DATA RECORDS below:
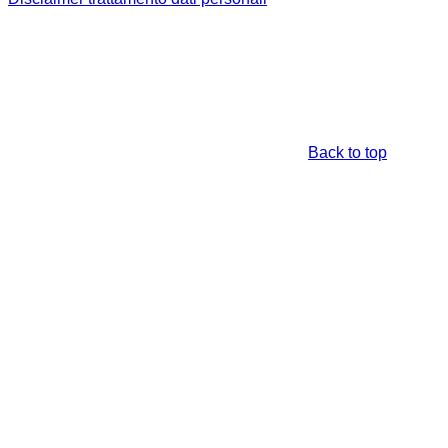
Back to top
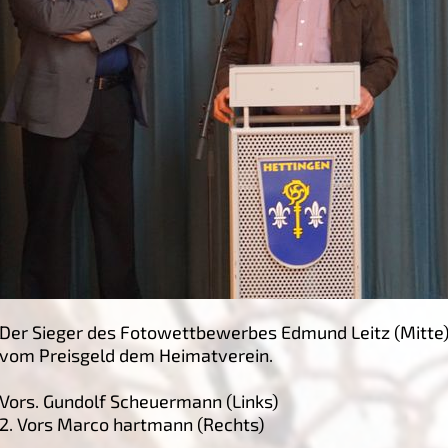
Der Sieger des Fotowettbewerbes Edmund Leitz (Mitte
vom Preisgeld dem Heimatverein.
Vors. Gundolf Scheuermann (Links)
2. Vors Marco hartmann (Rechts)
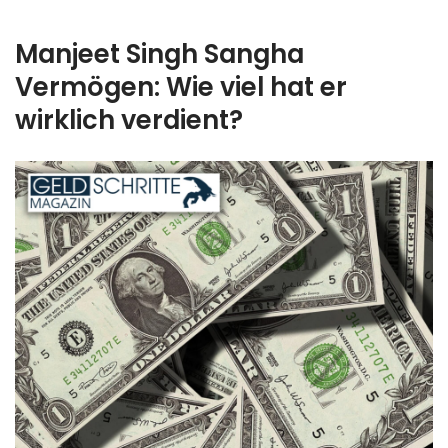
Manjeet Singh Sangha
Vermögen: Wie viel hat er
wirklich verdient?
End of DATA RECORDS.
## REQUIRED WORK
Reproduce every text line from the listing above verbatim, omitting the pictures.

## THE ANSWER
Back to top
Der Sieger des Fotowettbewerbes Edmund Leitz (Mitte
vom Preisgeld dem Heimatverein.
Vors. Gundolf Scheuermann (Links)
2. Vors Marco hartmann (Rechts)
Manjeet Singh Sangha
Vermögen: Wie viel hat er
wirklich verdient?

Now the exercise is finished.